Some possible directions:

  • Big adjustment to existing operator implementation approach
    • Make PrimValues/PrimTypes first-class citizens and able to be contained in tuples, etc
    • Phase out attributes in favor of PrimValues
    • Don’t try to use Relay operator strategies—Relax has the ability to call into TOPI directly
  • Alternative: Require boxing for PrimValues to allow them to appear inside other data structures
  • Tension with introducing PrimValues: Tension: Relax is a domain-specific language, but we are adding lots of constructs that are greatly increasing its generality, which may create great difficulties for pass writers
    • One response is that PrimValues are mainly meant for interacting with low-level libraries, so we could avoid permitting PrimValues to interact with the higher-level constructs in the language (e.g., by requiring wrapping them in tensor values)
    • On the other hand, the more general use of PrimValues to replace current uses for attributes could lead to greater flexibility and convenience (allowing computed values to be used for things that are now required to be compile-time attributes). The type system can express tensors of unknown rank or shape, so the language would have the flexibility to deal with these issues.

We will continue discussions because we have not reached consensus on how to scope PrimValues in the language. Additionally, we noted that this is a good time to consider revisions to the operator system because most Relax operators have not yet been implemented. Similarly, if we wish to tackle the issue of NDArrays' being associated with specific devices, this is a good time for it.

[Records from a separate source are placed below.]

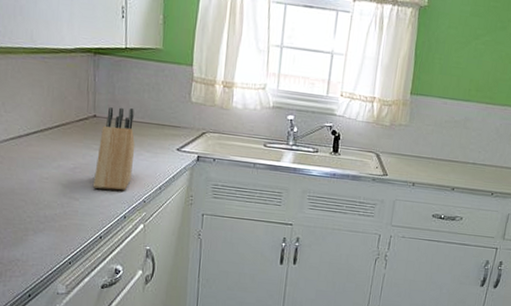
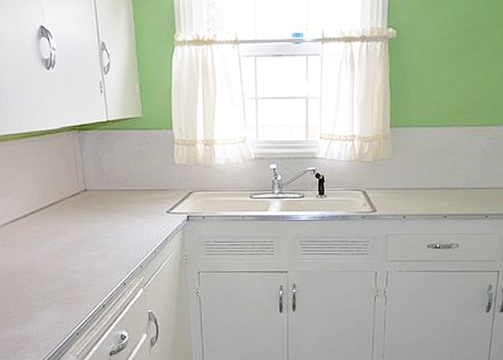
knife block: present [93,107,136,191] -> none [91,178,127,259]

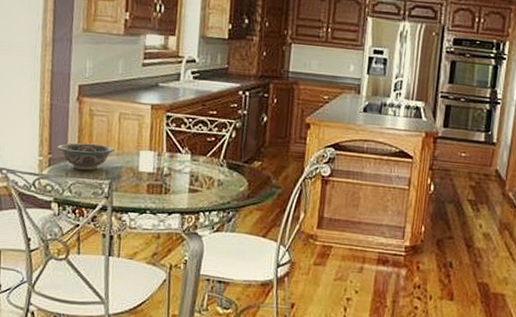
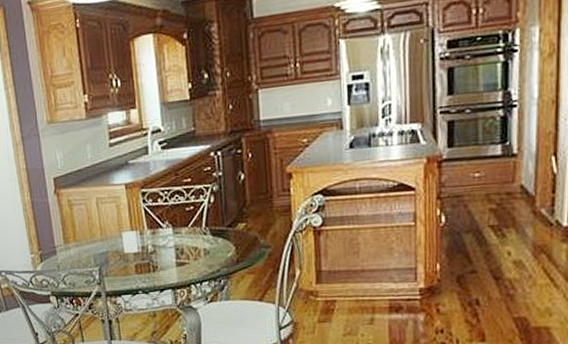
bowl: present [57,142,115,171] -> none [45,232,98,261]

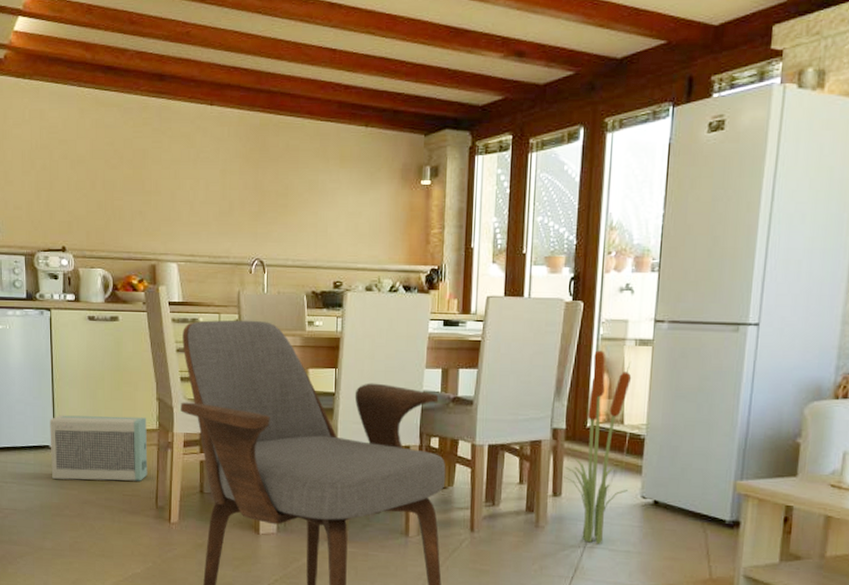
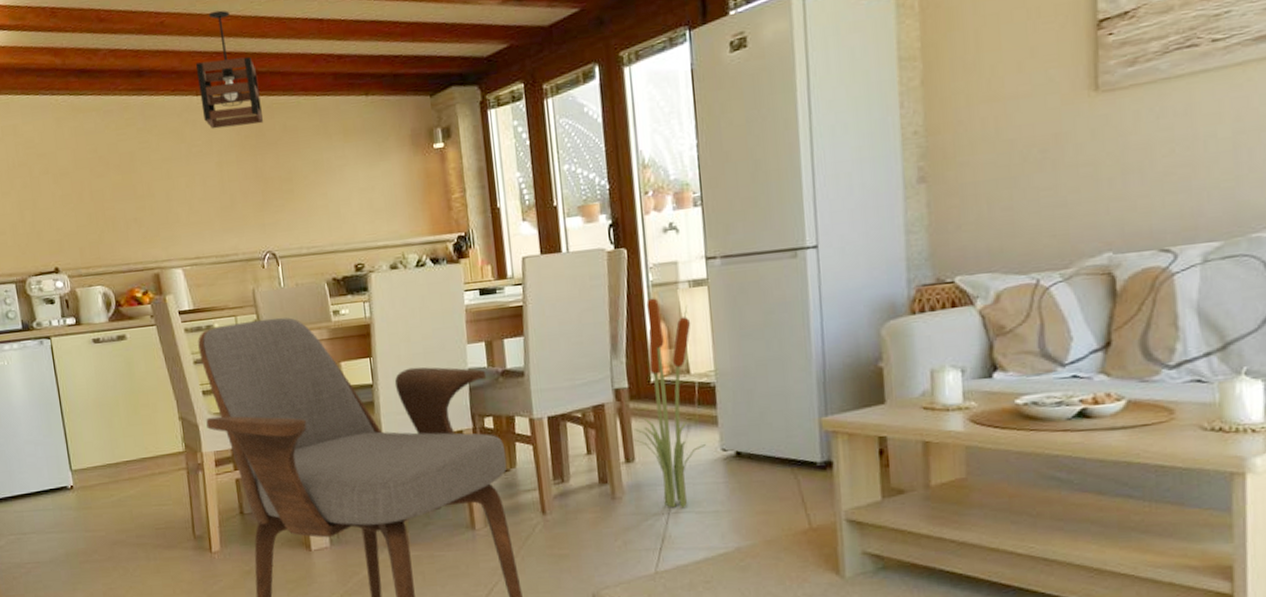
air purifier: present [50,415,148,481] -> none [64,440,180,522]
pendant light: none [213,28,269,140] -> present [195,10,264,129]

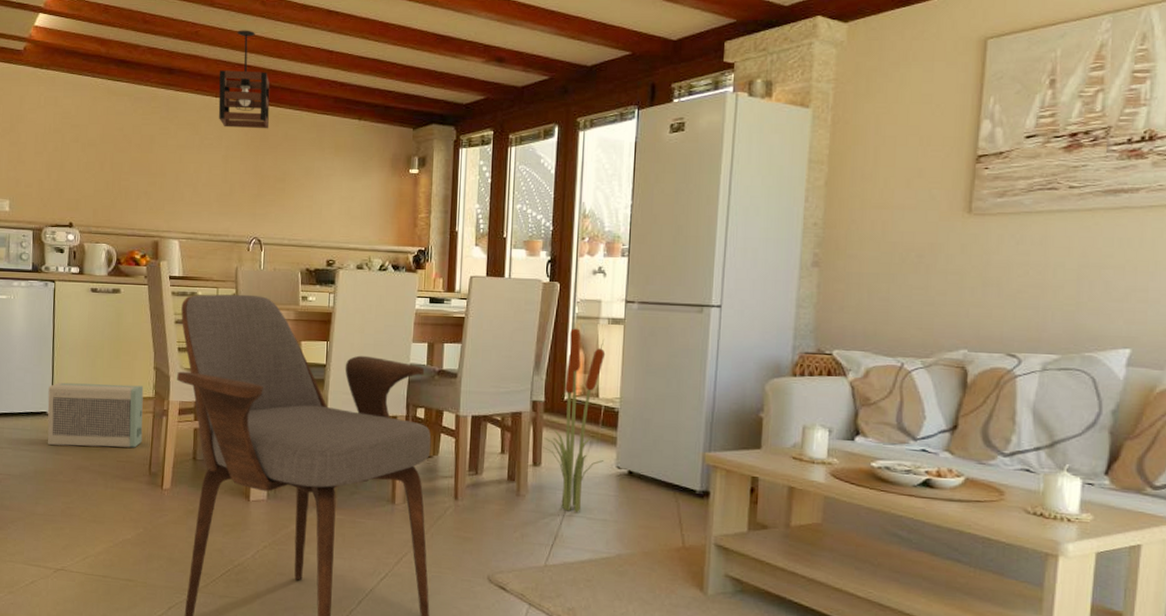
air purifier: none [64,440,180,522] -> present [47,382,144,448]

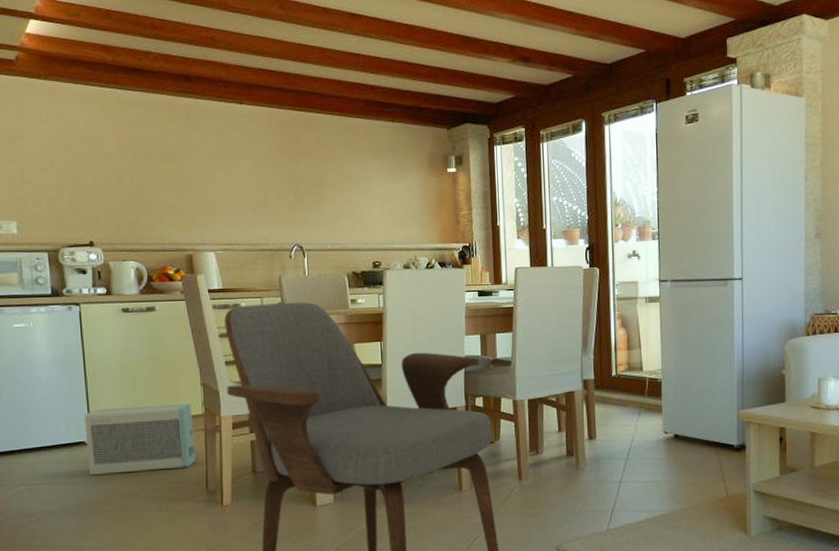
pendant light: present [218,30,270,129] -> none [241,34,301,135]
decorative plant: present [542,318,606,512] -> none [595,300,653,478]

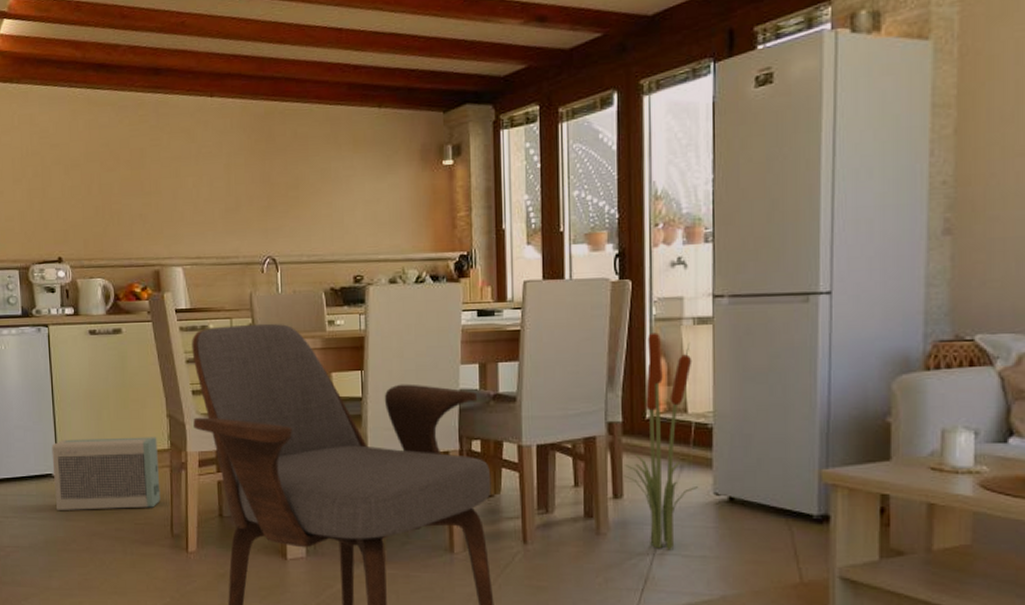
decorative plant: none [595,300,653,478] -> present [623,321,699,549]

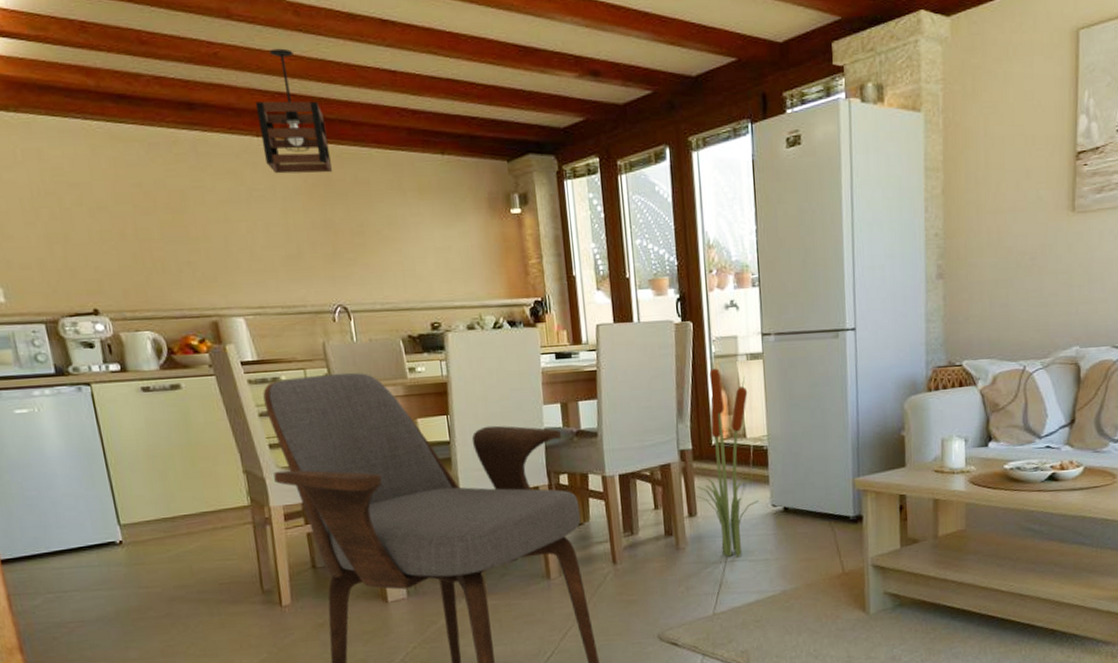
air purifier: present [52,437,161,510] -> none [111,494,246,579]
pendant light: none [212,13,275,131] -> present [255,48,333,174]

Personal opinion: If we aim to replace attributes with PrimValues, we would probably also want to build default values for arguments into the language. Replacing attributes would unfortunately be a generally laborious affair.

Thank you, @slyubomirsky for great summary!

Based on our discussion yesterday, @YuchenJin and I could define the following action items:

  • A0: Introduce PrimValue and PrimType by restricting its usage to call_packed_dps as the first step.
  • A1: Define interaction between PrimValues and other values such as Tensor and Tuple
  • A2: Potentially unify attributes with PrimValue and introduce operator schema.

Yesterday, I believe we reached consensus on A0 while leaving A1 and A2 as the future discussion topics.
Since libtorch integration requires A0 and part of A1 (particularly, Tuple), I'll start working on A0 and I'd like to continue our discussion on A1 and A2.
Thank you all for the fruitful discussion!